Le diable est frappé depuis 1996 par la tumeur faciale transmissible du diable de Tasmanie (DFTD), fatale à presque 100 %. Elle a décimé 85 % de sa population. L’espèce est désormais en danger d’extinction. Ce cancer contagieux se transmet via les morsures que s’infligent entre eux les diables quand ils s’accouplent ou se battent.

Libérés mais surveillés

« Les diables sont une des seules solutions naturelles pour le contrôle des populations de renards et de chats », responsables de nombreuses extinctions d’espèces, selon le président d’Aussie Ark. « L’enjeu, ici, dépasse le diable de Tasmanie. »

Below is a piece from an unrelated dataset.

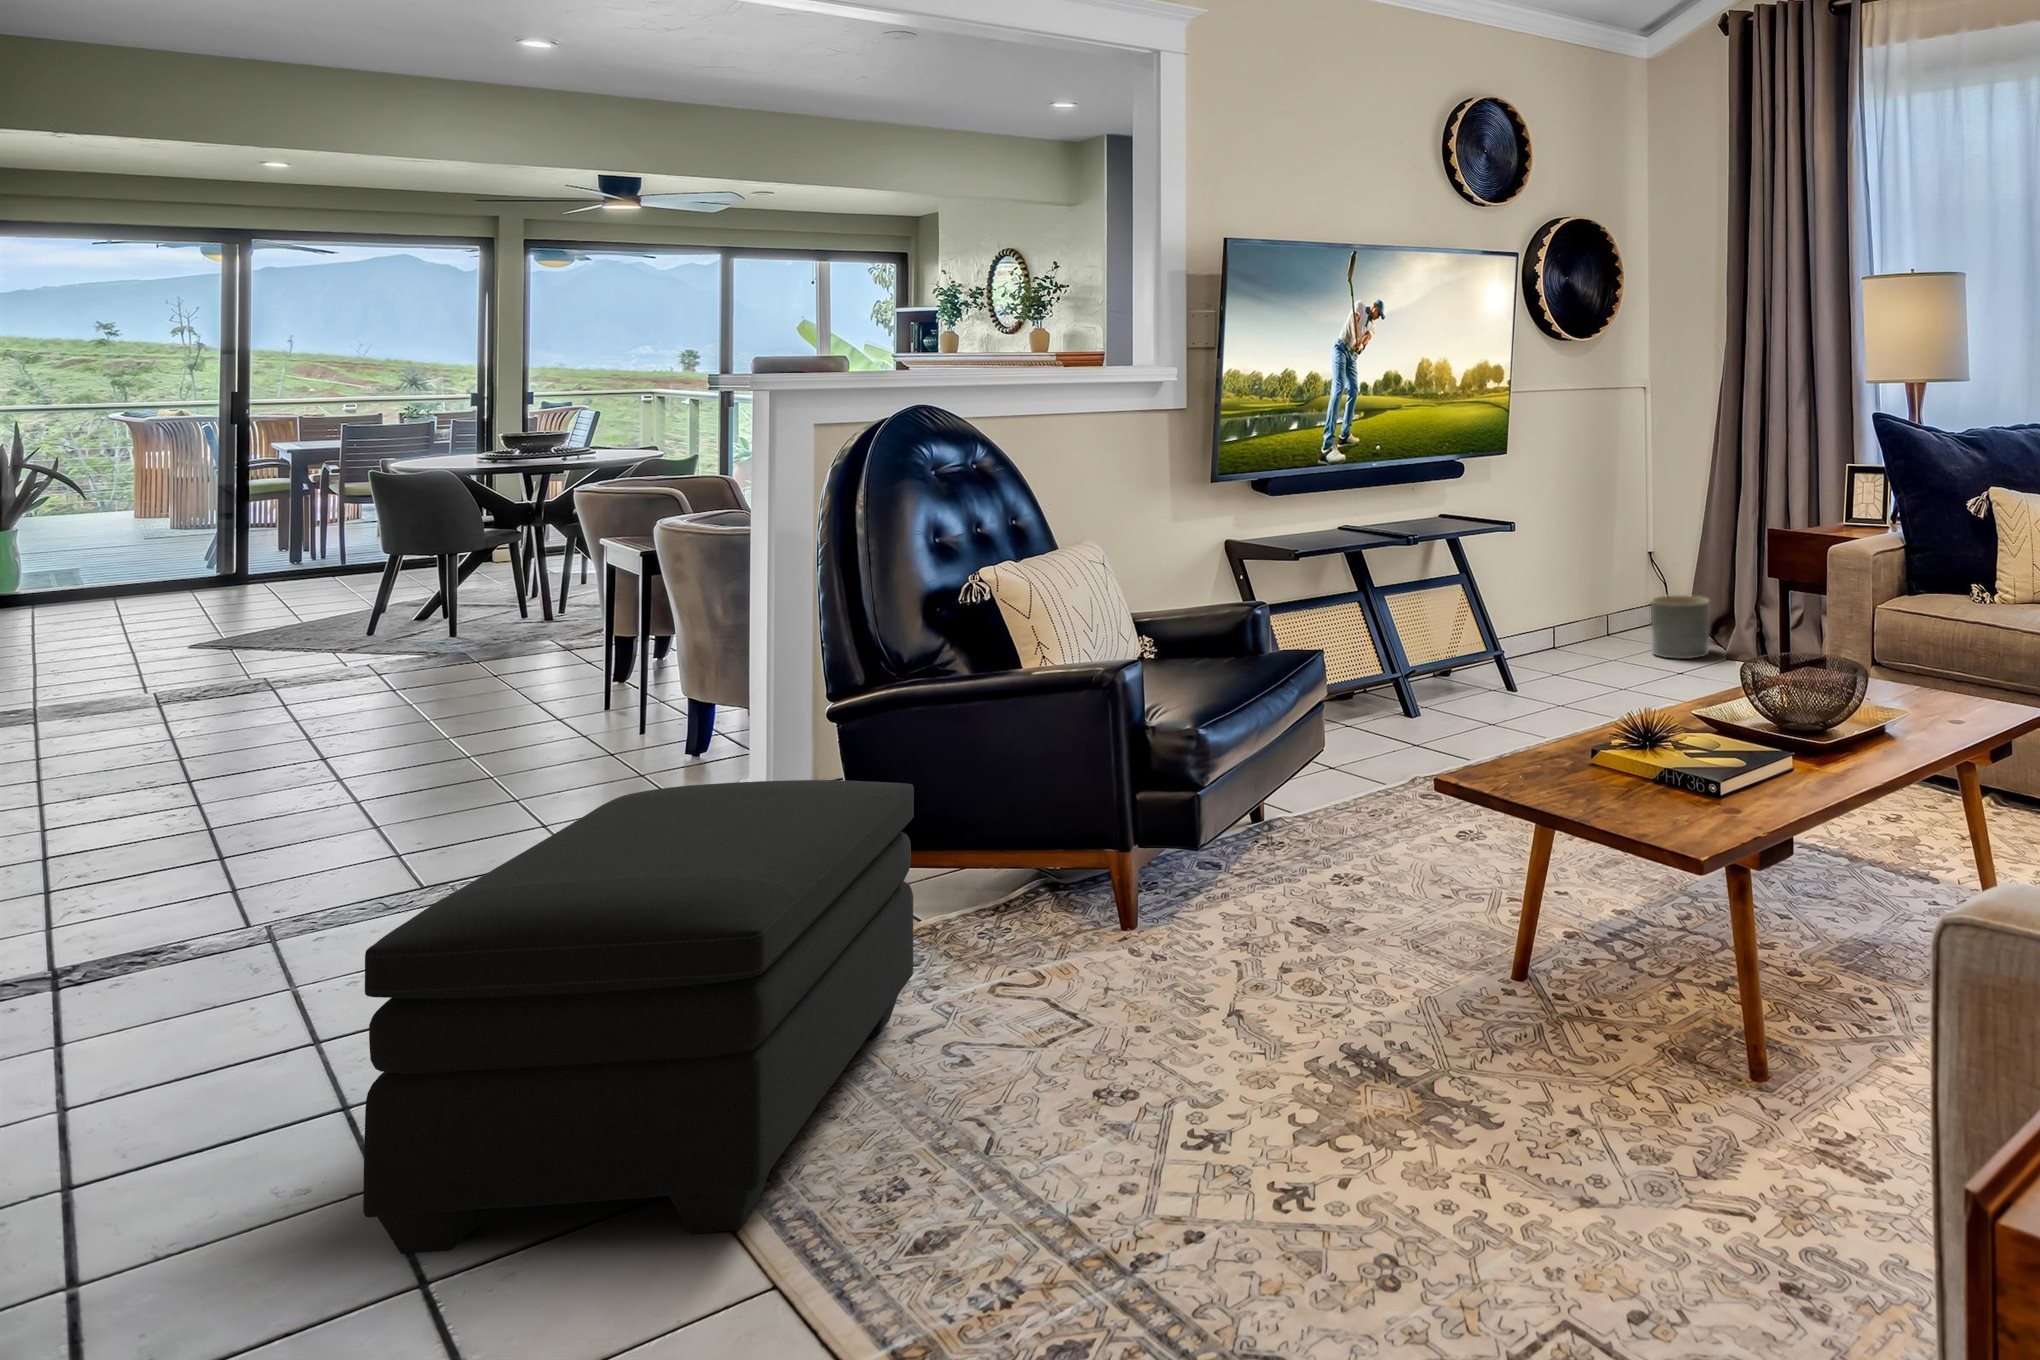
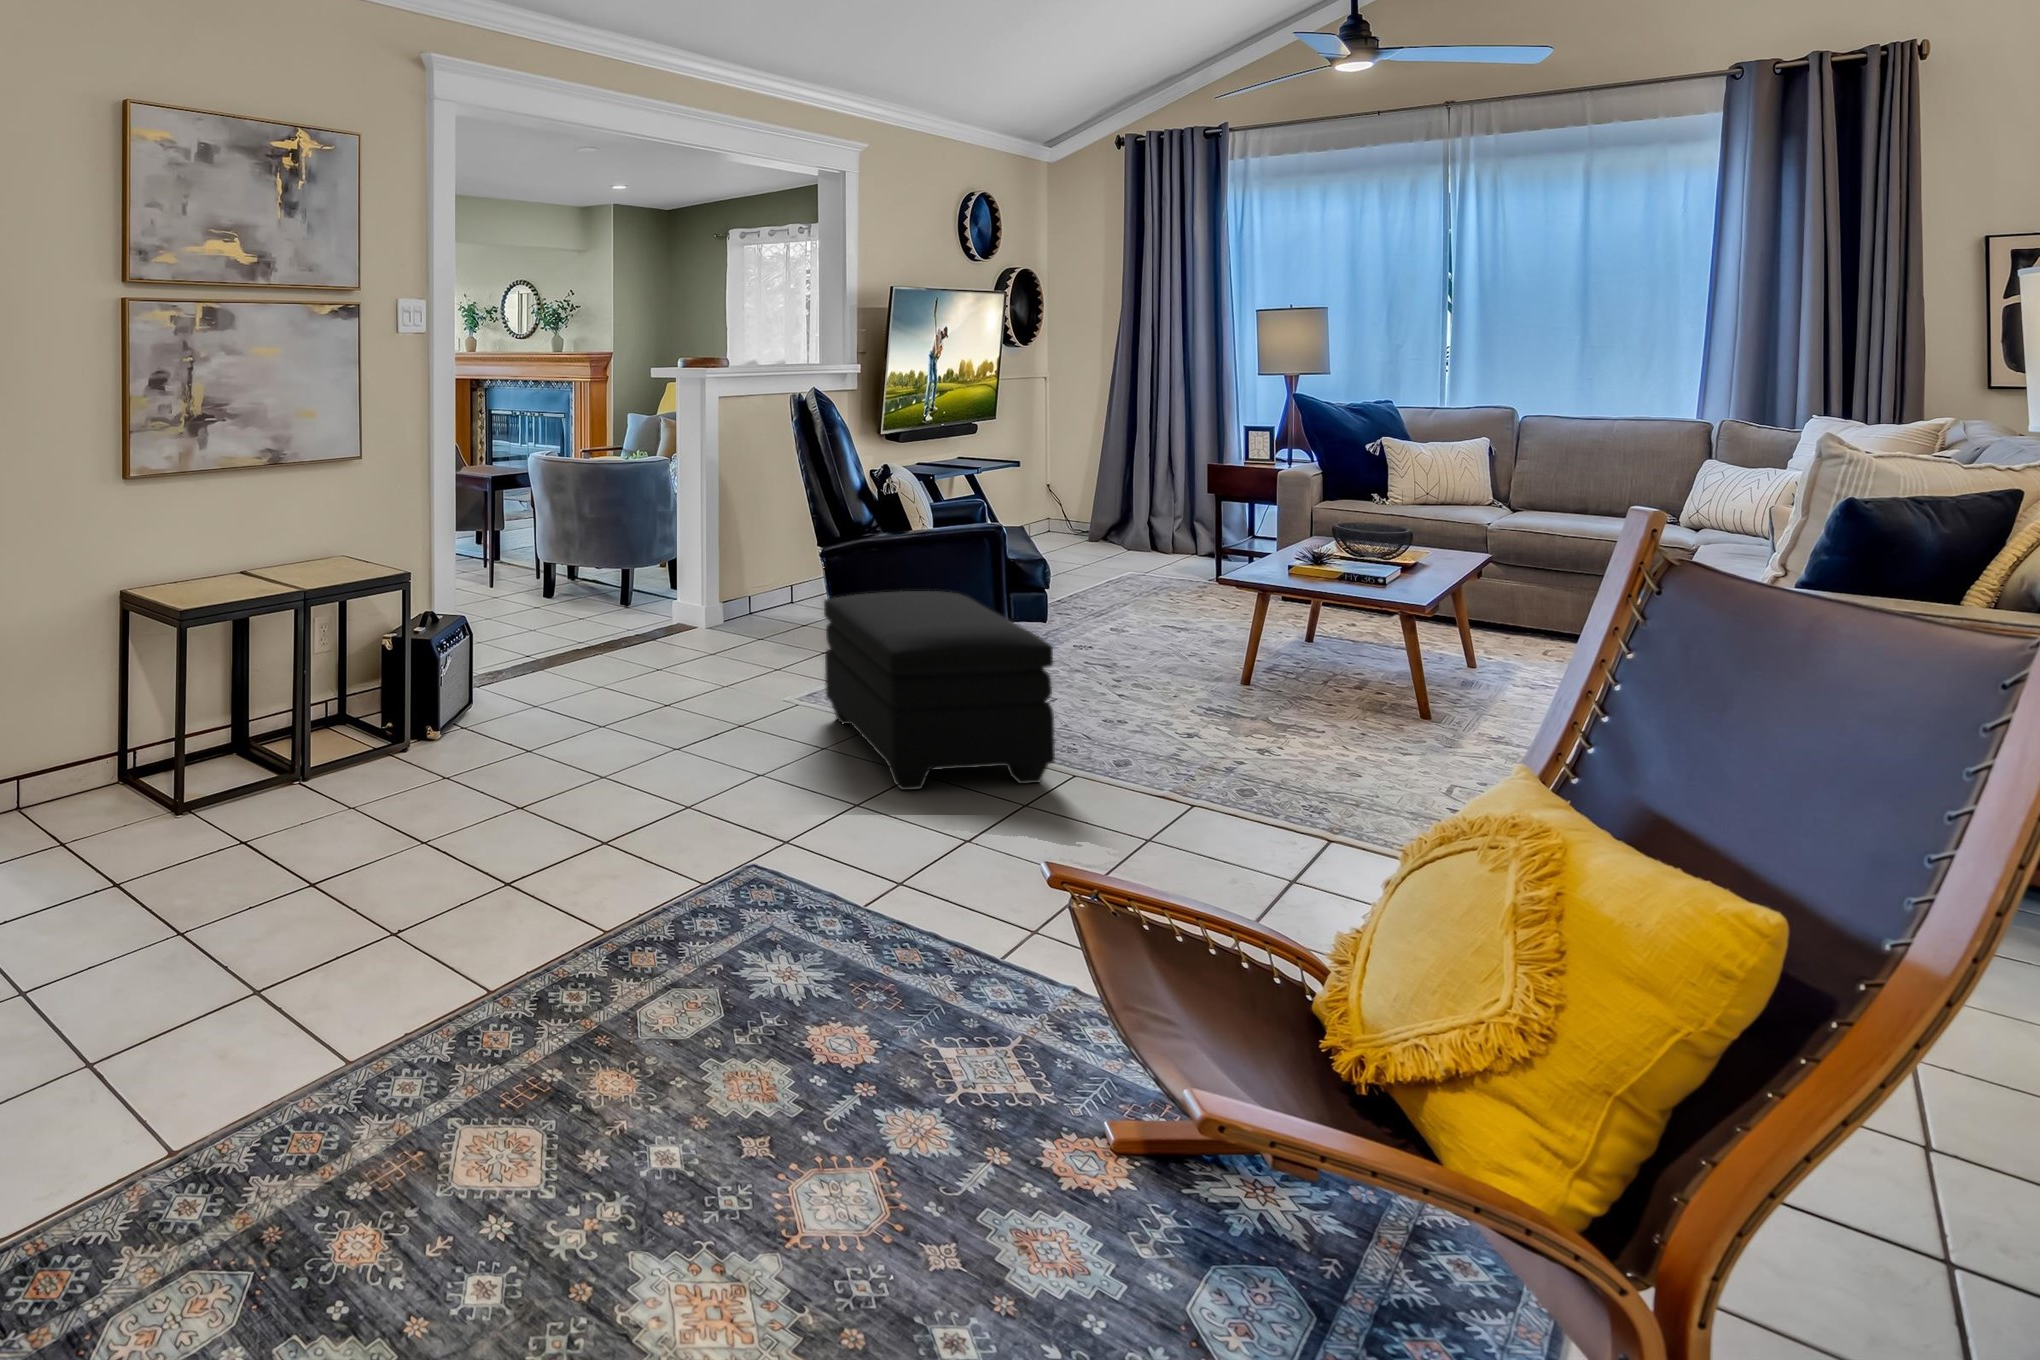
planter: present [1651,595,1709,659] -> none [1077,505,1118,544]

L’ONG a sélectionné des diables pour leurs aptitudes reproductrices et les a placés dans un sanctuaire. Pour la première fois, les animaux réintroduits devront se débrouiller par eux-mêmes. Ils seront tout de même étroitement surveillés

Aussie Ark ambitionne de relâcher davantage de diables dans des zones non clôturées, où ils seront confrontés à des menaces plus nombreuses. Le diable n’est qu’une des sept espèces qu’Aussie Ark projette de réintroduire en Australie dans les prochaines années, avec le chat marsupial, le péramélidé (ou bandicoot) et le pétrogale (wallaby des rochers).